● **JOB 1**: From the telemarketing FAQ, print the passage starting at "In One Sentence" and ending at "Telemarketing or Informational?".
● **JOB 2**: List every question posed as a step heading in the telemarketing FAQ.
● **JOB 3**: According to the telemarketing FAQ, on what date did the special written consent requirement take effect?

● **PAGE EXCERPT**:

## Start

Telemarketing Amendment FAQs for Contractors

In One Sentence – What Does The New Rule Say?
Telemarketing calls or text messages made to cell phones – if the contractor is using a prerecorded message or an automatic telephone dialing system – now require (as of October 16, 2013) special written consent from the consumer before you can make the call or text the message.

Let’s consider the analysis we have to undertake:

STEP ONE: Is The Call Telemarketing or Informational?
The first question is if the telephone call or text message can be considered to be “telemarketing”. Essentially, if the call or text is being made to encourage the purchase or rental of property, goods, or services, then it is telemarketing. If the call or text is informational only (such as confirming an appointment), then it is an informational call or text. If the call starts out as informational, and then moves into encouraging or soliciting the possible purchase of goods or services, then the entire call or text becomes telemarketing. We will discuss this a bit more further on.

STEP TWO: Is There A Prerecorded Message?
A prerecorded message or “robomessage” is a recording that automatically plays when the consumer answers his telephone (or in the case of a text, the text message automatically appears when the consumer answers his telephone). Prerecorded messages are often used with automatic dialers, or so-called “lead generators”, where the dialing system calls a list of telephone numbers and, when a live voice answers, the recorded message is delivered.

STEP THREE: Are We Using an Automatic Telephone Dialing System?
In the telemarketing world, an automatic telephone dialing system, also referred to as an ATDS or an “autodialer”, is generally considered to be a computerized system that has the capacity to generate telephone numbers randomly or in a certain sequence, and those numbers can then be called by the merchant.

## End

● **INFORMATION PROVIDED**:
## Start

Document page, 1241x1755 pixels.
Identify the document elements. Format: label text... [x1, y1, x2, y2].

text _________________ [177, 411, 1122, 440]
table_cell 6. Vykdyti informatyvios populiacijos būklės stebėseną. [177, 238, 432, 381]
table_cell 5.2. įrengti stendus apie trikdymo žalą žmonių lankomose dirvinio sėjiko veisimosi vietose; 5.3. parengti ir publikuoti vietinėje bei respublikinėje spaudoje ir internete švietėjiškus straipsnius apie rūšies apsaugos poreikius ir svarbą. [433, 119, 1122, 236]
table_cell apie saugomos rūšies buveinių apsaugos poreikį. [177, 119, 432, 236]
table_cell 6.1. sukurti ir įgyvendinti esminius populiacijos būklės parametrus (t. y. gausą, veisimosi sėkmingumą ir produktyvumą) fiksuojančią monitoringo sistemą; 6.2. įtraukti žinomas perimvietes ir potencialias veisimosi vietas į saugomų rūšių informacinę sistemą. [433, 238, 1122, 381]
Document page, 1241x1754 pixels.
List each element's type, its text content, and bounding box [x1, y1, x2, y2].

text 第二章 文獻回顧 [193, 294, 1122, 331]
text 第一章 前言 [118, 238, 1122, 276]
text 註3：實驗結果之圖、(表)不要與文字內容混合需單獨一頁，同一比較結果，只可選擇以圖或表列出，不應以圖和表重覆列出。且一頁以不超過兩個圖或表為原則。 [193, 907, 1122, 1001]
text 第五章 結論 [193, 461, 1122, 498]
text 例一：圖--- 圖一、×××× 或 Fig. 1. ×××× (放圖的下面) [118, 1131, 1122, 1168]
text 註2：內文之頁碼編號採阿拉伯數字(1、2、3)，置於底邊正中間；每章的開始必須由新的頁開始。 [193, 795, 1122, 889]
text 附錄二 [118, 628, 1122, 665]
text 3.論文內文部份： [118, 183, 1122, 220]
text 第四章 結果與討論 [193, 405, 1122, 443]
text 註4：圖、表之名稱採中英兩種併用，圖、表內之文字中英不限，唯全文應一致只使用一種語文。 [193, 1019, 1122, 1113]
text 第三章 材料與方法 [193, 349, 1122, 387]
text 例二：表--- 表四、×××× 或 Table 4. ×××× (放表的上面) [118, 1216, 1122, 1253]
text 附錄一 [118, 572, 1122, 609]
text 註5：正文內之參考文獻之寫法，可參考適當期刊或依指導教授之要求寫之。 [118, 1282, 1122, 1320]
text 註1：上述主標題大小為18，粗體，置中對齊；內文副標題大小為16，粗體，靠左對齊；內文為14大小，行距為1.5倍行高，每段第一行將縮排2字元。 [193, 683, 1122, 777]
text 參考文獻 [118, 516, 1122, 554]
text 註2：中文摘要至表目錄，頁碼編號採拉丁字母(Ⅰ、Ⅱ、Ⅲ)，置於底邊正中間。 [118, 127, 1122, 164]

## End

● **EXPECTED ANSWER 1**:
In One Sentence – What Does The New Rule Say?
Telemarketing calls or text messages made to cell phones – if the contractor is using a prerecorded message or an automatic telephone dialing system – now require (as of October 16, 2013) special written consent from the consumer before you can make the call or text the message.

Let’s consider the analysis we have to undertake:

STEP ONE: Is The Call Telemarketing or Informational?

● **EXPECTED ANSWER 2**:
- Is The Call Telemarketing or Informational?
- Is There A Prerecorded Message?
- Are We Using an Automatic Telephone Dialing System?

● **EXPECTED ANSWER 3**: October 16, 2013